We have not had time to document or clearly define the subtle differences when a program has undefined behavior. This was a reason for releasing continue_on_error as experimental at first.

NOTE: The frequency with which this concern has become visible, has been rare with our testing infrastructure.

Top Concern – don’t ship without it.

There were six categories of C++ memory safety errors in the 2021 Common Weakness Enumeration (CWE) Top 25 Most Dangerous Software Weaknesses. The best Remote Code Execution Bug was a 20 year old heap-buffer-overflow. This award in 2022 went to BugHunter010 at Cyber KunLun Lab. This engineer discovered a heap-buffer-overflow vulnerability in the RPC protocol with CVSS score 9.8. This bug has existed in the Windows system for more than 20 years. There are new C++ memory safety bugs introduced daily because traditional testing can’t expose these types of bugs without compiler and runtime support.

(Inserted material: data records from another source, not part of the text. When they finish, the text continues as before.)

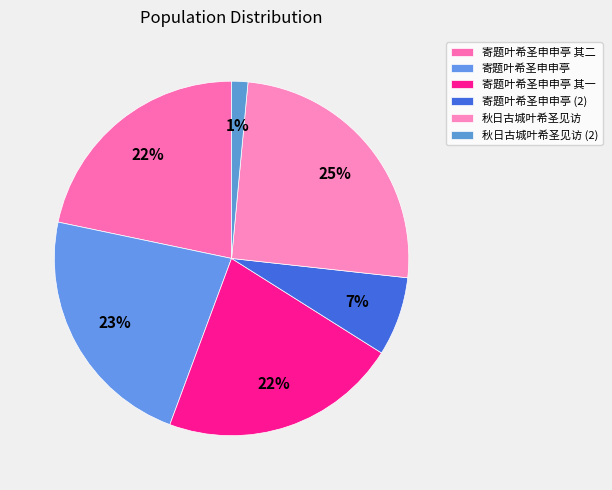

Combined, do 寄题叶希圣申申亭 and 寄题叶希圣申申亭 其二 account for over 50%?

No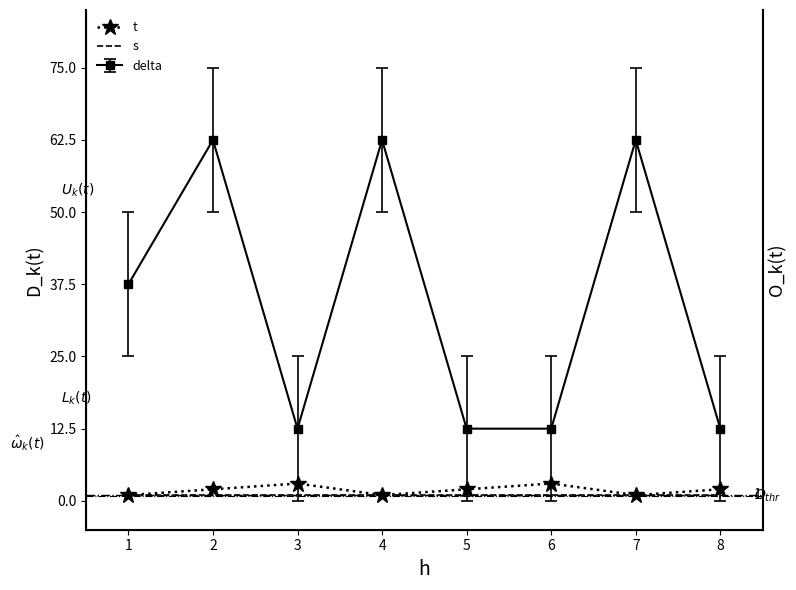

What is the average value of the t series?

2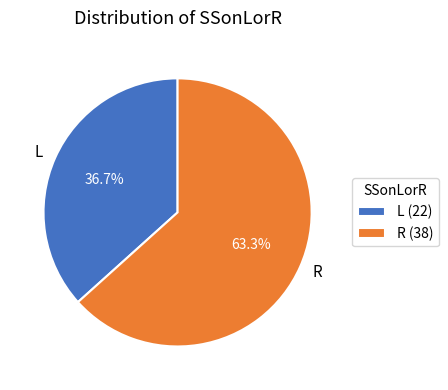

Which has a higher value, L or R?

R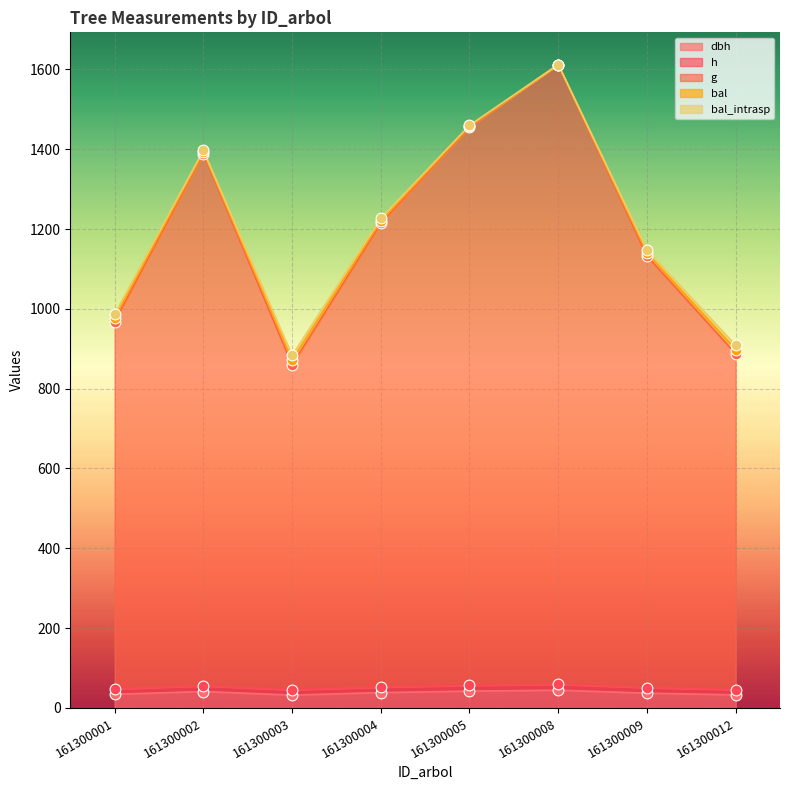

Which series has the largest Y range (max minus min)?

g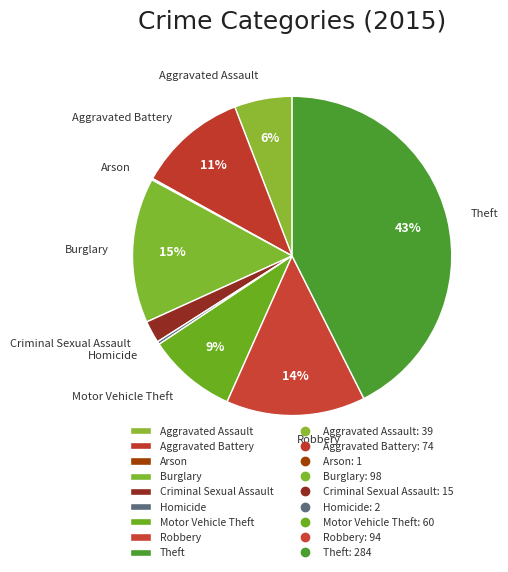

To the nearest percent, what portion does Theft represent?

43%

This new feature is designed to enable developers to implement a simple new gate for shipping C++ on Windows. Using this technology will significantly reduce memory safety errors. If your tests pass but continue_on_error reports any hidden memory safety errors, you should not ship or integrate new code into the development branch.

We intend that continue_on_error be used as pass/fail gate, for all CI/CD pipelines using C and C++.

Call To Action

We invite you to install the 17.6 version of Visual Studio or later, try out the continue on error feature, and give us feedback.



Discussion is closed. Login to edit/delete existing comments.

  • Oliver Schneider 0

    Could someone from the C++ Team please post about the state of affairs for an OpenMP > 2.0 redistributable?!

    This topic hasn’t been officially discussed since VS2019 and it appears no redistributable DLL exists as of yet.

    Is there a workaround (e.g. using LLVM or Intel OpenMP) that would allow interoperability later on with Microsoft’s own flavor (offering not necessarily a seamless migration, but a “low bar” migration).

    Will there be compatibility with “/clr” (C++/CLI) or is it not even planned, for example? I understand from previous statements that this was one of the sore points.

    • Natalia GlagolevaMicrosoft employee 0

      The MSVC OpenMP 2.0 runtime is redistributable as vcomp140[d].dll and is used with the compiler flag /openmp (see /openmp (Enable OpenMP Support) | Microsoft Learn).
      OpenMP 3.1 support (almost all features) is available, but the runtime is not redistributable. The runtime is libomp140[d]..dll, based on the LLVM runtime and is used with the compiler flag /openmp:llvm. At this time we do not plan to support OpenMP 3.1 and beyond with /clr, and we’re not able to prioritize making libomp140 runtime redistributable, but please make requests through to help guide our future priorities.
      Yes, you can use llvm runtime instead of the libomp140 supplied with compiler (the LLVM sources have a change to rename libomp to libomp140 for a better debugging experience) – no, it’s not a supported scenario, so if you’ll do this, to open a bug please verify that the bug exists with stock libomp140. If you want to try this, please reach us via Developer Community, we’d like to know more about your needs.

      Natalia Glagoleva,
      Visual C/C++ Compiler Team

  • Olaf van der Spek 0

    > If your tests pass but continue_on_error reports any hidden memory safety errors, you should not ship or integrate new code into the development branch.

    Why can’t the tests be run with regular abort-on-error asan?